Por sua vez, Bill Frelick — diretor da HRW para Direitos de Refugiados Migrantes — acusou o Reino Unido de se esquivar de suas responsabilidades com as pessoas que buscam asilo em suas costas, ao enviá-las para um país com menos capacidade de examinar as solicitações e de fornecer a proteção necessária aos refugiados. "Londres busca criar um sistema de asilo de duplo nível que discrimine um grupo com base na sua chegada irregular. A lei internacional de refugiados reconhece que os solicitantes de asilo são muitas vezes obrigados a cruzar fronteiras irregularmente para buscar proteção, e o status de refugiado se baseia apenas na necessidade de uma pessoa ser protegida de perseguição", disse ao Correio.
Frelick duvida que Ruanda tenha condições de fornecer proteção efetiva aos imigrantes ilegais. "Na prática, tais condições raramente, ou nunca, são atendidas. Os acordos da Austrália com Nauru e com Papua Nova Guiné deixaram refugiados e solicitantes de asilo em condições abismais, sem proteção eficiente.

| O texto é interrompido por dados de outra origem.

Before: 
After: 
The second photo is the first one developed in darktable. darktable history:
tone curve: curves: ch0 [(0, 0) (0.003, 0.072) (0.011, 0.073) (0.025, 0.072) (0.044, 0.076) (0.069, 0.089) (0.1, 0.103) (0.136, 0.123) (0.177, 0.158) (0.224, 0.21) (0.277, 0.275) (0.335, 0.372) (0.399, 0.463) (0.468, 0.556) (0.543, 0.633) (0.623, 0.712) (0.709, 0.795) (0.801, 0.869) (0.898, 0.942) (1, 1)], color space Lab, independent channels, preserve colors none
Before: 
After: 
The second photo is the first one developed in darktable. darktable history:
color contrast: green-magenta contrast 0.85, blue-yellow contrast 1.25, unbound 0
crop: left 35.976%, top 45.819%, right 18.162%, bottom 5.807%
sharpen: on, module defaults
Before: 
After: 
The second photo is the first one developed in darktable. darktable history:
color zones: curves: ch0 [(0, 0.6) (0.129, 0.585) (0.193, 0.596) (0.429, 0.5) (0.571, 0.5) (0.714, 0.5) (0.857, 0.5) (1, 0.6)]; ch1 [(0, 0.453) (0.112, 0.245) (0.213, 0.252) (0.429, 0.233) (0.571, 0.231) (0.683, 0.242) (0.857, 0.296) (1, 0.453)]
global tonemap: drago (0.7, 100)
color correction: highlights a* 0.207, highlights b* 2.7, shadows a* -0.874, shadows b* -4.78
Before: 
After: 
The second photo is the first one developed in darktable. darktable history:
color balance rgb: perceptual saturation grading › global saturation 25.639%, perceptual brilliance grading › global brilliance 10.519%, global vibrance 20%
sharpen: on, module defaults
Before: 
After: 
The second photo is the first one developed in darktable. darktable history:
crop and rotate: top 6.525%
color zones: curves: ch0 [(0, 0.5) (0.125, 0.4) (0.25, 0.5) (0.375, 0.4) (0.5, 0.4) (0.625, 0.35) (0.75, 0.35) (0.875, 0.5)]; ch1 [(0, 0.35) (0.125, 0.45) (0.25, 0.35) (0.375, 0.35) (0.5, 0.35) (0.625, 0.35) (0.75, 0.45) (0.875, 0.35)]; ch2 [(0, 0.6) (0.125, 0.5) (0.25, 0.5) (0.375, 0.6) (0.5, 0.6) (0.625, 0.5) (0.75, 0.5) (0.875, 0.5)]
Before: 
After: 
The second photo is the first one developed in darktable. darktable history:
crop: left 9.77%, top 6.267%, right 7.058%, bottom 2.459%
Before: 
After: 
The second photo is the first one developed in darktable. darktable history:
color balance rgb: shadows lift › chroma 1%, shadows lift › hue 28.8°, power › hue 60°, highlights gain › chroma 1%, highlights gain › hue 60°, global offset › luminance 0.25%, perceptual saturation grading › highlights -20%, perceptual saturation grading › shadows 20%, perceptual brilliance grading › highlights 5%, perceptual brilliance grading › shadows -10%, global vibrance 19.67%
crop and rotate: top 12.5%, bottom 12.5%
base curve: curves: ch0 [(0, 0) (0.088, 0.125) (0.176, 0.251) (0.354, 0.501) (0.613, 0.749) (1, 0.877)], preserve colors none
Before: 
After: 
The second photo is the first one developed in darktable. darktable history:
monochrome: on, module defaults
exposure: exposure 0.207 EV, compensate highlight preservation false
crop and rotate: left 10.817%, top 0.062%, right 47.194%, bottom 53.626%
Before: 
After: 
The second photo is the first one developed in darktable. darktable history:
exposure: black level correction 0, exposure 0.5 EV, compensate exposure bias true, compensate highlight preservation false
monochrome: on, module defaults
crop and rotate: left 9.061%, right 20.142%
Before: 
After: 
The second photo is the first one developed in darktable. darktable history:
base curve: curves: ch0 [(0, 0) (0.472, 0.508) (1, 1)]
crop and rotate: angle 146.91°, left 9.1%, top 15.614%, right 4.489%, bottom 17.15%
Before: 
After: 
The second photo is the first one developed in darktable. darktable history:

Tanto legal, quanto moralmente, a criação de duas categorias de refugiados — uma que chega legalmente por via aérea e outra, ilegalmente, pelo mar — não é compatível com a Convenção sobre Refugiados e os princípios da não-discriminação", alertou o diretor da HRW para Direitos de Refugiados Migrantes.
Diversionismo
O acordo entre Reino Unido e Ruanda foi visto pela oposição britânica como uma manobra diversionista; busca desviar o foco da participação de Johnson e assessores em festas ilegais durante o lockdown. Na terça-feira, o premiê foi multado por causa do escândalo. Para o britânico Anthony Glees, professor emérito da Universidade de Buckingham, o primeiro-ministro tenta apaziguar a ala extrema-direita anti-imigrantes do Partido Conservador, ao não anunciar uma solução humana e eficaz para a imigração ilegal. "Nenhum dos migrantes queria ir a Ruanda, eles desejavam vir para o Reino Unido. Agora, serão presos e deportados para Ruanda, a 7 mil quilômetros daqui, onde serão internados no que muitos veem como campos de concentração", afirmou ao Correio.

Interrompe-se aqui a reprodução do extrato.